= Codex Sabaiticus =

Collection of ancient Christian manuscripts

Codex Sabaiticus can refer to a number of ancient manuscripts, most of which are currently housed in the Patriarchal Library in Jerusalem, that were originally preserved by "Sabaite" monks from the monastery of Mar Saba in what is today the Bethlehem Governorate of Palestine, in the West Bank.

Each specific codex is denoted by a number, e.g. "Sabaiticus 242", but some authors may generically refer to any one of these as "Codex Sabaiticus".

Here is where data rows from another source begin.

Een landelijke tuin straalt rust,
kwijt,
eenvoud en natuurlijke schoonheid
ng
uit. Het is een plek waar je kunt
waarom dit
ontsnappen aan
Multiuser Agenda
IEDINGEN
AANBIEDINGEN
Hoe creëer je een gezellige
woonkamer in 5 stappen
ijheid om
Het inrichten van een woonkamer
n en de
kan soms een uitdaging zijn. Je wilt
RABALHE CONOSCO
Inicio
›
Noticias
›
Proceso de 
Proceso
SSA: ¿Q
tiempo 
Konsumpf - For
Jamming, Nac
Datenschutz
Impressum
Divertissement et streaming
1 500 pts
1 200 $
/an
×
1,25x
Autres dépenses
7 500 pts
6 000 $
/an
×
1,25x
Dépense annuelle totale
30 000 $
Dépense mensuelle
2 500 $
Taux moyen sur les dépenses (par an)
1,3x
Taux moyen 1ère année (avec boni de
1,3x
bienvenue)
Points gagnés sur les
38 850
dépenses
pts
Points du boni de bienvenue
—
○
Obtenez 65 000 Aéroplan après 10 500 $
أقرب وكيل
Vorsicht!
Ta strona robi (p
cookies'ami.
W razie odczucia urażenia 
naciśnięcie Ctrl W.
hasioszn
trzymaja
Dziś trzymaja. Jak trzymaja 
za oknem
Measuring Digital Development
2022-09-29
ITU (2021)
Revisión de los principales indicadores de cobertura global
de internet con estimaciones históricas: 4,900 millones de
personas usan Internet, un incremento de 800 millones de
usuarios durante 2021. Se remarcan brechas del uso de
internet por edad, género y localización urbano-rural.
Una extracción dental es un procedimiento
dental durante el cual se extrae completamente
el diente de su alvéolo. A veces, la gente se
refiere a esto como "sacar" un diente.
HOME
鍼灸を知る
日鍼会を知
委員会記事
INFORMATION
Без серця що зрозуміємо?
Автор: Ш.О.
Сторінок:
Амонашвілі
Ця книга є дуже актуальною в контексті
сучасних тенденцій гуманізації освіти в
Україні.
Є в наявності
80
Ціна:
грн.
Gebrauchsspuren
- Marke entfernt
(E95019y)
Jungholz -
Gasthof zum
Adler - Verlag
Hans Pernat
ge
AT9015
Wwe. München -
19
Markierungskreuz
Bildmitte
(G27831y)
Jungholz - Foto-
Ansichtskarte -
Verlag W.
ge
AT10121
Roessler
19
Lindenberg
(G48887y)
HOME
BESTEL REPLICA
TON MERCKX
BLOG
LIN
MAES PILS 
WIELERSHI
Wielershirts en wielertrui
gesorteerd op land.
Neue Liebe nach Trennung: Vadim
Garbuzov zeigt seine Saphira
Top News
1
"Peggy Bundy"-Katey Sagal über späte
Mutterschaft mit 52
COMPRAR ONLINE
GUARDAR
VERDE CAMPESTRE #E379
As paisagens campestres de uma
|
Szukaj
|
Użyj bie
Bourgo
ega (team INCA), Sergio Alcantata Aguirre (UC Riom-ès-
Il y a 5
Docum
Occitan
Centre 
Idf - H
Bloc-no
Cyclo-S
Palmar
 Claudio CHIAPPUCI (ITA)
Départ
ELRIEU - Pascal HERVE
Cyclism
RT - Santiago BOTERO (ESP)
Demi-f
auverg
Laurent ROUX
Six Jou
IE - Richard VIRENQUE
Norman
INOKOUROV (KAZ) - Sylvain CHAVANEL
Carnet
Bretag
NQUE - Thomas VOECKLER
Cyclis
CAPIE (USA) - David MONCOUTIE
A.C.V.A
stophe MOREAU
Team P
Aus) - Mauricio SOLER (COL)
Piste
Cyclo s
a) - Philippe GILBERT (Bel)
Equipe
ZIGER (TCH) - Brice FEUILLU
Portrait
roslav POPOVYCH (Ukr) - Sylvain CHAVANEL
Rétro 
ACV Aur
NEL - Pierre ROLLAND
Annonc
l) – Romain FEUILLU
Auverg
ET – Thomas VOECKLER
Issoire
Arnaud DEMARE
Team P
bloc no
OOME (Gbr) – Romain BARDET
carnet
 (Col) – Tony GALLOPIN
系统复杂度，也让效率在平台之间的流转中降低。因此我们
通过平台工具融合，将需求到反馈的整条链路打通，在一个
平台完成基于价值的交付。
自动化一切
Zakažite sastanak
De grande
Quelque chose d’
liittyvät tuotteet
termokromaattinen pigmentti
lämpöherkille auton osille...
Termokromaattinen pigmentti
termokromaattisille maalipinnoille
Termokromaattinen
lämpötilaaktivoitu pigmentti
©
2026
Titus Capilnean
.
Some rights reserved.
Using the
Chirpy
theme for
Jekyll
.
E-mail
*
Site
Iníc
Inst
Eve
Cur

These are mostly works on Christian subjects, but this corpus also contains some fragments on non-Christian subjects, such as the Greek mythological Agapenor.

==Cassian the Sabaite==
Several codices are manuscripts relating to Cassian, a Sabaite monk of the 6th century. These include:
- Sabaiticus 8
- Sabaiticus 25
- Sabaiticus 76, c. 10th century
- Sabaiticus 157, c. 10th century
- Sabaiticus 365, c. 13th century
- Sabaiticus 393, c. 14th century
- Sabaiticus 407, c. 12th century
- Sabaiticus 576, c. 17th century
- Sabaiticus 633, c. 14th century

==Codex Hierosolymitanus==
Several codices (such as Sabaiticus 13, 70, and 72) constitute the renowned Codex Hierosolymitanus, otherwise known as "Hierosolymitanus Sabaiticus", or, in the scholarly discourse, as "H".

==Sabaiticus 231==
Sabaiticus 231 contains scholia on the Psalms, attributed to Athanasius of Alexandria.

==Sabaiticus 232==
Sabaiticus 232 contains commentaries on the Gospel of Matthew by a number of writers: Origen, Theodore of Heraclea, Eusebius of Caesarea, John Chrysostom, Cyril of Alexandria, Severus of Antioch, Theodore of Mopsuestia, Gregory of Nyssa, and Photios I of Constantinople.

This volume is a codex mostly of parchment, with a few pages of linen paper, consisting of 240 folios. In the 15th century it was preserved in the Monastery of St. Gerasimus.

==Sabaiticus 242==
Sabaiticus 242 is a 10th-century manuscript that contains a hagiography of the 4th century Christian martyr named Athenogenes of Pedachtoë, attributed to Anysius.

==Sabaiticus 259==
Sabaiticus 259 is a manuscript of the 11th century containing Christian apocryphal books. According to writing in the codex (sometimes since copied over, yet still legible), it was commissioned by a kouboukleisios named Basil on Valva on the island of Cyprus. It was copied by a monk named Gerasimos in 1089 or 1090 according to the date of the colophon. At some point, it moved to the monastery of St. Nikolaos in Akrotiri, and then to Saint Gerasimos Monastery in Palestine (unrelated to the original copier). From there, it went to the Church of the Holy Sepulchre and then to the Monastery of Mar Saba from where it would get its modern name. Like many other such manuscripts from Mar Saba, it is now held at the library of the Greek Patriarchate of Jerusalem.

It is the oldest known manuscript containing a full version of the Greek Infancy Gospel of Thomas (a fragmentary version from the 4th or 5th century also exists). It contains a version of the story likely dating to a period some time between the 4th and 7th centuries CE. This version is classified as its own unique recension, called "Greek S" or "Gs", of which it is the only complete witness to it.

This volume is a codex of parchment consisting of 317 folios, measuring 260 by 212 millimeters. The codex is slightly damaged, but only minimally so: 19 folios are missing, and a few folios have holes or missing columns.

==Sabaiticus 261==
Sabaiticus 261 is a manuscript of a hagiography of Saint Nicholas by Byzantine historian Nikephoros Kallistos Xanthopoulos, titled Narration in Iambic Verses of St Nicholas' Miracles. It is the longest known piece of hagiography in verse.

==Sabaiticus 366==
Sabaiticus 366 is a tract by 5th century monk Marcus Eremita against Nestorianism, dating to the 13th century, titled Against those who say that the flesh of the Lord is not united to the Word, but that it is merely worn like a garment, and that, for this reason, there is a difference between him who carries and that which is carried (often shortened to "Against the Nestorians").

It is also the source of some short biographical material about Euphratas, eunuch architect under the Roman Emperor Constantine the Great.

==Sabaiticus 429==
Sabaiticus 429 is a manuscript dated to 1619 that is a recitation of ideas and concepts from the Old and New Testaments in question and answer form, titled Questionnaires (Ἐρωταποκρίσεις. Ποίημα κὺρ Λέοντος τοῦ σοφοῦ). It is attributed to the 9th and 10th century Byzantine Emperor Leo VI the Wise, but scholars believe it was written pseudonymously. An edition of this work was published by N. Krasnoselčev in 1899.